Data flow paradigm of computation w

Data flow paradigm of computation was popularized in 60’ and 70’ and describes non Von Neumann
architectures with the ability of fine grain parallelism in computation process.
In data flow architecture the flow of computation is not instructions flood driven. There is no concept of program counter implemented in this architecture. Control of computation is realized by data flood. Instruction is executed immediately in condition there are all operands of this instruction present. When executed, instruction produces output operands, which are input operands for other instructions.
Data flow paradigm of computing is using directed graph G = (V, E), called Data Flow Graph (DFG). DFG is used for the description of behavior of data driven computer. Vertex v _ V is an actor, a directed edge e _ E describes precedence relationships of source actor to target actor and is guarantee of proper execution of the data flow program. This assures proper order of
instructions execution with contemporaneous parallel execution of instructions. Tokens are used to indicate presence of data in DFG.
Actor in data flow program can be executed only in case there is a presence of a requisite number of data values (tokens) on input edges of an actor. When firing an actor execution, the defined number of tokens from input edges is consumed and defined number of tokens is produced to the output edges. An important characteristic of data flow program is its ability to detect parallelism of computation. This detection is allowed on the lowermost basis – on the machine instructions level.
There are static, dynamic and also hybrid data flow computing models.
In static model, there is possibility to place only one token on the edge at the same time. When firing an actor, no token is allowed on the output edge of an actor.
Disadvantage of the static model is in impossibility to use dynamic forms of parallelism, such a loops and recursive parallelism.

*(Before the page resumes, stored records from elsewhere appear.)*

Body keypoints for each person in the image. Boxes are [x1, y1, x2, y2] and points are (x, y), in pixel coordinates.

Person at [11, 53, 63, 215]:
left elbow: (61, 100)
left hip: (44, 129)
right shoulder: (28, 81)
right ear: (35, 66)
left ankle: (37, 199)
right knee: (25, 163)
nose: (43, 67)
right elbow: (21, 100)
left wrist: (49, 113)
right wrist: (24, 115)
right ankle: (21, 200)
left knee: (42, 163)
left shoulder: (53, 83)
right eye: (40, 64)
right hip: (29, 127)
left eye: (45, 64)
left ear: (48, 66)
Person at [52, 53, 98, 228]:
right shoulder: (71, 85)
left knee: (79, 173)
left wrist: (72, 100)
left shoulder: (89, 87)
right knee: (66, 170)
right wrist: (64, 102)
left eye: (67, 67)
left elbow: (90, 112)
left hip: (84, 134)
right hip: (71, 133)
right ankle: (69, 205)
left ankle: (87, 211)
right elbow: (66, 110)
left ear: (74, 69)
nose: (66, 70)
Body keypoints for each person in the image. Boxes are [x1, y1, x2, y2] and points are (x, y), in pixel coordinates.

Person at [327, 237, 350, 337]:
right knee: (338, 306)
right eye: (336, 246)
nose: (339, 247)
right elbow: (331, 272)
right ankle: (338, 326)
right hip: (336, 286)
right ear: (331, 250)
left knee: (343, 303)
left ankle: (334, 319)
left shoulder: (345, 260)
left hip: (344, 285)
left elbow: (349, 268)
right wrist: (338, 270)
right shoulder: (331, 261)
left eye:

Computer with static data flow architecture was first introduced by Dennis and Misunas in 1974 [8].
Dynamic model of data flow computer architecture allows placing of more than one token on the edge at the same time. To allow implementation of this feature of the architecture, the tagging of tokens was established.
Each token is tagged and the tag identifies conceptual position of token in the token flood.
For firing an actor execution, a condition must be fulfilled that on each input edge of an actor the token with the same tag must be identified. After firing of an actor, those tokens are consumed and predefined amount of tokens is produced to the output edges of an actor.
There is no condition for firing an actor that no tokens must be placed on output edge of an actor. The architecture of dynamic data flow computer was first introduced at Massachusetts Institute of technology (MIT) as a Tagged Token Data flow Architecture [9].
Hybrid data flow architecture is a combination of control flow and data flow computation control
mechanisms.
Data flow computing is predominantly domain of the research laboratories and scientific institutions, and has limited impact on commercial computing because of difficulties in cost of communication, organization of computation, manipulation with structured data and cost of matching [10][11].
Paradigm of tile computing in combination with data flow computing brings new possibilities to overcome some of deficiencies of data flow architectures.